Obese and Non-obese Polycystic Ovarian Syndrome: Comparison of Clinical, Metabolic, Hormonal Parameters, and their Differential Response to Clomiphene.

OBJECTIVE

To study the clinical, metabolic, hormonal parameters, and differential response to clomiphene among the obese and non-obese PCOS (polycystic ovarian syndrome).

DESIGN

Prospective observational study.

SETTING

Infertility OPD, a government hospital.

SAMPLE SIZE

About 164 women with PCOS-related infertility.

STUDY GROUPS

Obese PCOS group [body mass index (BMI) ≥23 kg/m) and non-obese PCOS group (BMI <23 kg/m).

RESULTS

Of the total 164 PCOS women, 124 (75.61%) were in the obese group with BMI ≥23 kg/m and 40 (24.39%) were in the non-obese PCOS group.

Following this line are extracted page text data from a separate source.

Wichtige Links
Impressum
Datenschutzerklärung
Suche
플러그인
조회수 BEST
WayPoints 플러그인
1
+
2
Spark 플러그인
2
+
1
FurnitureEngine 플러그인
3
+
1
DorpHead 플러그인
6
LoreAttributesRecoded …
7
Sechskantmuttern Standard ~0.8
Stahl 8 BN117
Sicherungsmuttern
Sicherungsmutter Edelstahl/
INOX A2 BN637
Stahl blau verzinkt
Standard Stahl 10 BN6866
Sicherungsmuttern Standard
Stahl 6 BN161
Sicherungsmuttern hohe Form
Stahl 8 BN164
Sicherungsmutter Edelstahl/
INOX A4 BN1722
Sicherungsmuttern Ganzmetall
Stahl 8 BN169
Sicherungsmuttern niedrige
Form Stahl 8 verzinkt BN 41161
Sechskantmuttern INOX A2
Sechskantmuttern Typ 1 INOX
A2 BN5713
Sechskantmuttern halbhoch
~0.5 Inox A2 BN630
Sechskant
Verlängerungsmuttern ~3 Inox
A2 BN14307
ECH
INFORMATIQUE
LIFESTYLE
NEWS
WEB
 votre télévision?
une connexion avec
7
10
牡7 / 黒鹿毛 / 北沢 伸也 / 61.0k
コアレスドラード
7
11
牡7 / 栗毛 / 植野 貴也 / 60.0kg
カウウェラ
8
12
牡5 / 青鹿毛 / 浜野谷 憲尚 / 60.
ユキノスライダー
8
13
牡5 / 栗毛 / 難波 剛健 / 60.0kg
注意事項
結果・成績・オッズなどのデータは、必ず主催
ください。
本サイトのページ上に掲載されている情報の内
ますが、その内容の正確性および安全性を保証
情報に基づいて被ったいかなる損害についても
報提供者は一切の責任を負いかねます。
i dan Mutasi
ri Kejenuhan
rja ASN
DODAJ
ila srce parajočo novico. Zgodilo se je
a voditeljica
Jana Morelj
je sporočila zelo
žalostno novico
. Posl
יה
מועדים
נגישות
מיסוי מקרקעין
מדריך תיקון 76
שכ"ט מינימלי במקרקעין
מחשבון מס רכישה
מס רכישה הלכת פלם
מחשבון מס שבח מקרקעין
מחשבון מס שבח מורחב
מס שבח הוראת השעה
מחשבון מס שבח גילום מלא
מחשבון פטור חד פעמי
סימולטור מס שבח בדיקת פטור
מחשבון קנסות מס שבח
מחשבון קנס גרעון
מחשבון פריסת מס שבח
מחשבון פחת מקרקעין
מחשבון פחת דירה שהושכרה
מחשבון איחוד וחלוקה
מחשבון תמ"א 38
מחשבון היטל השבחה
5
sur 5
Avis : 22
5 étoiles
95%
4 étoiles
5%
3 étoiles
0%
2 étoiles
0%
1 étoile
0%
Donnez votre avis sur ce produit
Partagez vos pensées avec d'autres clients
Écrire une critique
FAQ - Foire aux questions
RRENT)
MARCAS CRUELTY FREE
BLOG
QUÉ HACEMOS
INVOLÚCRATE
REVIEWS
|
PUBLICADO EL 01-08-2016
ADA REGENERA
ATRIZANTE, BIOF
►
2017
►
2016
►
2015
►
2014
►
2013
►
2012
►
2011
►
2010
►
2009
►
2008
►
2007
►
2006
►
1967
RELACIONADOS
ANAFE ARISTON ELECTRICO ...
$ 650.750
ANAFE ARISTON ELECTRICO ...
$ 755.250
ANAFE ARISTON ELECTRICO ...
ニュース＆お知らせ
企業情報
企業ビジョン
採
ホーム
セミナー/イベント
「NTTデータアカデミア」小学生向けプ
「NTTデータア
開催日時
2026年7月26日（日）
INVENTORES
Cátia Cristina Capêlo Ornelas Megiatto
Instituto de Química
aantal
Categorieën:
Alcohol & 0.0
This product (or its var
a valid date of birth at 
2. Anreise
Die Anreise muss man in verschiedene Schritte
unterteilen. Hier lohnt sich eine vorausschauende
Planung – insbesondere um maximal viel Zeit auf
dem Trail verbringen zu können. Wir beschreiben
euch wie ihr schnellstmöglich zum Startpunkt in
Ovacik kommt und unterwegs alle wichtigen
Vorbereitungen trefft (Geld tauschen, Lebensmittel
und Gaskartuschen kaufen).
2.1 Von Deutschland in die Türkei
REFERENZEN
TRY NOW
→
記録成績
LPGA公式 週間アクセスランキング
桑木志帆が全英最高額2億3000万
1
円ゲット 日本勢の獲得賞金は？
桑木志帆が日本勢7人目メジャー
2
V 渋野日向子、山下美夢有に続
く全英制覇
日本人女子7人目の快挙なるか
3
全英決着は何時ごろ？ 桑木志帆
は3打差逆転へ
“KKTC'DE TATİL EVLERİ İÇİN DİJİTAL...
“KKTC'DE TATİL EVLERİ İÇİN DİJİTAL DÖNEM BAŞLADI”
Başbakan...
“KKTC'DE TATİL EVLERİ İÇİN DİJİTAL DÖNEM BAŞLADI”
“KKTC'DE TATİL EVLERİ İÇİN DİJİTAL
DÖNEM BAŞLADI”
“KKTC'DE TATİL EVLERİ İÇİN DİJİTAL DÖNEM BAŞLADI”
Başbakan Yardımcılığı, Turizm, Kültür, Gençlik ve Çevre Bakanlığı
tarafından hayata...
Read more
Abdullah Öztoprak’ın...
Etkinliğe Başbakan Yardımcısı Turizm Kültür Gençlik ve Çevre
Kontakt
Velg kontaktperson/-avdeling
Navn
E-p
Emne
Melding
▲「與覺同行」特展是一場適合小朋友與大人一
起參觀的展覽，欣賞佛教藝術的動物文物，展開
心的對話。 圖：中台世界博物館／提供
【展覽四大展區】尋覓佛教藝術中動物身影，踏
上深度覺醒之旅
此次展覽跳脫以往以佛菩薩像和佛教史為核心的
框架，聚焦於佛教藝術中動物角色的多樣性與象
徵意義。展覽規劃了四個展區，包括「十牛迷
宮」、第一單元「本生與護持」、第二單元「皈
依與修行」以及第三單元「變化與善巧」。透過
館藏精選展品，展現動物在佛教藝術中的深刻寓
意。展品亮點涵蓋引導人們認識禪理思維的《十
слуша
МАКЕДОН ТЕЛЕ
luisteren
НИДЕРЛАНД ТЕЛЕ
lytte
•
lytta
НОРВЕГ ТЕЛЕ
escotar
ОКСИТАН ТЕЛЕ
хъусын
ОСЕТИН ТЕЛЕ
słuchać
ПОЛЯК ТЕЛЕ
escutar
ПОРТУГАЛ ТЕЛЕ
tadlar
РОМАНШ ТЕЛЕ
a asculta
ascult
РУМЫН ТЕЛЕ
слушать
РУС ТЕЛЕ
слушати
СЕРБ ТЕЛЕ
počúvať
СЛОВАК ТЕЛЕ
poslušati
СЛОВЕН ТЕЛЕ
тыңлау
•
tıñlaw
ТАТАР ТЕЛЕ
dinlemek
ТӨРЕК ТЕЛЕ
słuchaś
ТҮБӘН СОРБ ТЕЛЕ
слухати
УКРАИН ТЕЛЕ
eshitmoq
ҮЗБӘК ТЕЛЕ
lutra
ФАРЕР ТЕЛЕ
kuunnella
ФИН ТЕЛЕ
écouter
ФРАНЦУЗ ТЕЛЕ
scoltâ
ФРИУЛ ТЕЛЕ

The prevalence of menstrual irregularity, hypertension, insulin resistance (IR), metabolic syndrome, endometrial hyperplasia, and clomiphene resistance in the PCOS women were 82.34%, 3.66%, 59.76%, 24.39%, 7.93%, and 53.7%, respectively. The Ferriman-Gallwey score, menstrual irregularity, IR [fasting insulin and Homeostatic Model Assessment of Insulin Resistance (HOMA-IR)], metabolic syndrome, deranged lipid profile, and clomiphene resistance were statistically more common in the obese PCOS group ( < 0.05). Hypertension, deranged blood sugar profile, testosterone, androstenedione levels, and endometrial hyperplasia were more common in obese PCOS group but the results were not statistically significant. No significant differences were found in the luteinizing hormone (LH), follicle-stimulating hormone (FSH), LH-FSH ratio, and 17-hydroxyprogesterone (17-OHP) levels between the two groups.

CONCLUSION

Obese PCOS have a higher risk of adverse outcomes like hypertension, IR, metabolic syndrome, and endometrial hyperplasia. So, targeting obesity in PCOS women will not only help to prevent adverse outcomes but also improve responsiveness to clomiphene citrate.